To combat identity erasure, students teach the teachers
A cohort of student interns at Temple’s University Community Collaborative aim to make public schools more inclusive.
A Temple program is helping high school teachers better understand student identities by flipping their roles and giving students the opportunity to be at the head of the classroom.
In early January, a group of seven current and former Philadelphia high school students took to Central High School to share a lesson for teachers about how identity erasure can, and often does, infiltrate the educational atmosphere of public schools—sometimes overtly, sometimes subtly.
The students, known as “POWER Returners,” are veterans of the student POWER internship program housed in Temple’s University Community Collaborative, a youth programming organization that empowers young adults to be leaders in their communities.
The Jan. 3 workshop, held at the district-wide Philly Collaboration of Educators, was an extension of the work started by the interns last year, when the students created a 14-minute documentary explaining the concept of erasure.
“They chose to explore erasure,” said Nick Palazzolo, a graduate student in the College of Education and POWER internship coordinator for the collaborative. “The ways different oppressed histories are denied, or re-explained, or glossed over in their history or literature curriculums.”
The short documentary features students and others in Philadelphia school communities exploring erasure of gender, sexual, racial and ethnic identities. Compelling imagery in the video includes footage of students standing in front of whiteboards with quotes stereotyping their respective identities.
One student discusses the troubling issue of having to choose a public bathroom when the binary options don’t match their gender identity. Another talks about how questions about her skin color made her question her identity at an early age. A history teacher scrutinizes how school textbooks are produced and the ways they present information.
Armed with the completed video, the students decided to build a program aimed at not only shedding light on erasure in public schools, but determining steps to disrupt it. That included holding a workshop with a Temple Intellectual Heritage class with undergraduate students as well as the workshop at Central High School with teachers.
At Central, the students started with an activity to help stimulate discussion about erasure before showing the film, which was followed by a brainstorm session relating to combatting erasure.
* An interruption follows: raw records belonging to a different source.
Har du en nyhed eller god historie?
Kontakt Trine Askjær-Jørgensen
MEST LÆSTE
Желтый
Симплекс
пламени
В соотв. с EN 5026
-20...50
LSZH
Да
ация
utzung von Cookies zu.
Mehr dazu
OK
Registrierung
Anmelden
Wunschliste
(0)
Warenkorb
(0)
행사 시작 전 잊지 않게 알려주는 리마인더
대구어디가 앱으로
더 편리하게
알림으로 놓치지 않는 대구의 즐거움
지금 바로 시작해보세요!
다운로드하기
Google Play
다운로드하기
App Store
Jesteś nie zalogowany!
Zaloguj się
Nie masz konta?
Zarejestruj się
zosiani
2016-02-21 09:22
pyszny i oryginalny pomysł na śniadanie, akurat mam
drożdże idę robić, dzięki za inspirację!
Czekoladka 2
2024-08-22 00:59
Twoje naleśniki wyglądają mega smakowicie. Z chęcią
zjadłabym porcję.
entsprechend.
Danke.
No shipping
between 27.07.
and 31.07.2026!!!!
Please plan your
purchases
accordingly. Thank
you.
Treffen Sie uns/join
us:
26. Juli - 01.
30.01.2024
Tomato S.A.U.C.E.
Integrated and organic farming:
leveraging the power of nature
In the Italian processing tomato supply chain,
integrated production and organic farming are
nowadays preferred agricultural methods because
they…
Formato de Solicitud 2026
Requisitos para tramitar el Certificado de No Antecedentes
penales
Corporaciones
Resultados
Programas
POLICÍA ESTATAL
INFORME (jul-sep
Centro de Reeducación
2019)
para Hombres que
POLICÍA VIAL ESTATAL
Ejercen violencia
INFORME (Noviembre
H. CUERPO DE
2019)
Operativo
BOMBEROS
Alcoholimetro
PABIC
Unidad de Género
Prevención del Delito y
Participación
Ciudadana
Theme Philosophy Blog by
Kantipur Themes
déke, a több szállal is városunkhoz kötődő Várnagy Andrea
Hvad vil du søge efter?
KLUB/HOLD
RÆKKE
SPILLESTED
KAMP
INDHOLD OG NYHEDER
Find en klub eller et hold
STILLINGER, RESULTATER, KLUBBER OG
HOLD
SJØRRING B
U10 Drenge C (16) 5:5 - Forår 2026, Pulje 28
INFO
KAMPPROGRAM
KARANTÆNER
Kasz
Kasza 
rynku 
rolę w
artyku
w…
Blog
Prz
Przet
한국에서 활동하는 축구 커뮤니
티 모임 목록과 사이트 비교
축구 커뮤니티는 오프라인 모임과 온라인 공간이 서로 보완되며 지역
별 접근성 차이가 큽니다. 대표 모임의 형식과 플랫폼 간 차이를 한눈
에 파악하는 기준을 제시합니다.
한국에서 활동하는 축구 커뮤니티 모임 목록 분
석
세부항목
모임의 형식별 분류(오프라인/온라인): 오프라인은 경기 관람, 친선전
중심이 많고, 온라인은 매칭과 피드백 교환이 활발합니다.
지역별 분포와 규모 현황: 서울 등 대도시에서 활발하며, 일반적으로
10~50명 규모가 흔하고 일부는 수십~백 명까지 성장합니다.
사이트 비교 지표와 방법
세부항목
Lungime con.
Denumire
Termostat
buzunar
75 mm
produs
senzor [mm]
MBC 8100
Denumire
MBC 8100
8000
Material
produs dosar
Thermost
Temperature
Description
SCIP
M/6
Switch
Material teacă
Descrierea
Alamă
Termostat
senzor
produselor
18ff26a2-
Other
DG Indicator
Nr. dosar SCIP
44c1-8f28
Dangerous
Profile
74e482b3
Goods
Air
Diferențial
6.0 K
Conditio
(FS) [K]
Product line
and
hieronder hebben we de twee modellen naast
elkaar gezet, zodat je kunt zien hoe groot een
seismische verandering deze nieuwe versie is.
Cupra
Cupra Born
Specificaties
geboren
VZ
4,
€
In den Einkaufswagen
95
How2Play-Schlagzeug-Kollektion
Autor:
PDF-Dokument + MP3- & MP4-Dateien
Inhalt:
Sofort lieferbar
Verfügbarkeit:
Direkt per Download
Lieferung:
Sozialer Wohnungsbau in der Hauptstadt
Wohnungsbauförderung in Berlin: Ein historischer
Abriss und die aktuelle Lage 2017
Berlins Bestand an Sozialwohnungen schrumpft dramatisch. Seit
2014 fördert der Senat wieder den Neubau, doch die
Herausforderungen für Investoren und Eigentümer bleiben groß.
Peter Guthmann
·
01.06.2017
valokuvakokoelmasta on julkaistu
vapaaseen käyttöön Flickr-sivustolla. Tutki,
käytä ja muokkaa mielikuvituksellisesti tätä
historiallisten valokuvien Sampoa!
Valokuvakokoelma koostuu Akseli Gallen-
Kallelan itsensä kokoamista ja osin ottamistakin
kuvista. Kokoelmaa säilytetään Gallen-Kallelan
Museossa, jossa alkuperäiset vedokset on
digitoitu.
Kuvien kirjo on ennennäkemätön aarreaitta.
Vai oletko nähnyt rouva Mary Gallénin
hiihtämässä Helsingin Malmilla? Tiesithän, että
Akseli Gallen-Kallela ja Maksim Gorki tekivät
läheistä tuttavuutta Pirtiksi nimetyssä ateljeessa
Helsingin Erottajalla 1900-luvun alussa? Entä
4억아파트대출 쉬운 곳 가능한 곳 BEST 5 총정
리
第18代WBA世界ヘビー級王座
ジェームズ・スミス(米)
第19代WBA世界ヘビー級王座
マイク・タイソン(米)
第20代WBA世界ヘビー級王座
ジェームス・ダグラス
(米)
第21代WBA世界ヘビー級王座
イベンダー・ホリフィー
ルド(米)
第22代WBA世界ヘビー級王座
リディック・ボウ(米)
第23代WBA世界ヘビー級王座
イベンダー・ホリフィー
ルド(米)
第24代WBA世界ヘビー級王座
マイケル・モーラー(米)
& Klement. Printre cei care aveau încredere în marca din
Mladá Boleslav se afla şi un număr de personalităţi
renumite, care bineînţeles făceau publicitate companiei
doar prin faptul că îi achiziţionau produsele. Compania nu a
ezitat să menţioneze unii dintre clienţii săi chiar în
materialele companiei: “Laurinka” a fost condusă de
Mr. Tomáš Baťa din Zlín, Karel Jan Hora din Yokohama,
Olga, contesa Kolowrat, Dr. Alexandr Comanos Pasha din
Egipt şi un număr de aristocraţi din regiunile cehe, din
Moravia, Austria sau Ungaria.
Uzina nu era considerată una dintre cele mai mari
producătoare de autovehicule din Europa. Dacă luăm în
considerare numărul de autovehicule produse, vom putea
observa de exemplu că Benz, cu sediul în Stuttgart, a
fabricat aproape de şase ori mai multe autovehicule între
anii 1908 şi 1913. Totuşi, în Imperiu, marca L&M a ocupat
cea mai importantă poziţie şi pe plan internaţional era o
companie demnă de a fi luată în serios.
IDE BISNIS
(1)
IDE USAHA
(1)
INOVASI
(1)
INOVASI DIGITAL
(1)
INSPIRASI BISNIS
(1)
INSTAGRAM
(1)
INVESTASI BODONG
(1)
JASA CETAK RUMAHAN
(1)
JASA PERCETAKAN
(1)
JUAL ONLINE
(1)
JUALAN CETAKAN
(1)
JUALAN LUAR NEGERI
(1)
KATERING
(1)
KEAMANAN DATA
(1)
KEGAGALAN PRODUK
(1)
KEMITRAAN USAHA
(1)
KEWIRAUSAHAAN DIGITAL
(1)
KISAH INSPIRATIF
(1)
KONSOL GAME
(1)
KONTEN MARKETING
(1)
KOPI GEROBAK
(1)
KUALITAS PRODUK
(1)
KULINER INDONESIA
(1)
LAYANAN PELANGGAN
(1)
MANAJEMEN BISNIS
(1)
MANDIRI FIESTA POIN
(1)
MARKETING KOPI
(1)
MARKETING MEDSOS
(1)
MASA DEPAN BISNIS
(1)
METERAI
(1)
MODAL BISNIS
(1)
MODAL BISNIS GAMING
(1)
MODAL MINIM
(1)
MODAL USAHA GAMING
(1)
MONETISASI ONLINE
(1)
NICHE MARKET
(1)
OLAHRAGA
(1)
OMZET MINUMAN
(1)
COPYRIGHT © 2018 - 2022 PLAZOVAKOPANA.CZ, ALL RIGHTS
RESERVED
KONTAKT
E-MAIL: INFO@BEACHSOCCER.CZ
“It was interesting because we did a puzzle and took certain pieces out,” said India Fenner, who began working with the internship program in October 2015 as a senior at Girard Academic Music Program, a school in South Philadelphia.
Absent from the picture puzzles were the faces of notable figures in history whose names may be overlooked while studying critical moments in United States history. For example, the students used a photo of Ida B. Wells, the journalist, suffragist and activist, at the March 1913 parade for women’s suffrage in Washington—when Wells defied an instruction to march at the back of the parade and instead joined the women marching under the Illinois banner.
Now a freshman political science and African American studies major at Temple, Fenner said the activity proved an effective way to illustrate erasure.
“The teachers realized a piece was missing. We were trying to get them to understand how a piece of history can be erased,” Fenner said. “That gives them the opportunity to take a few steps back—to explain to students what’s not in the books.”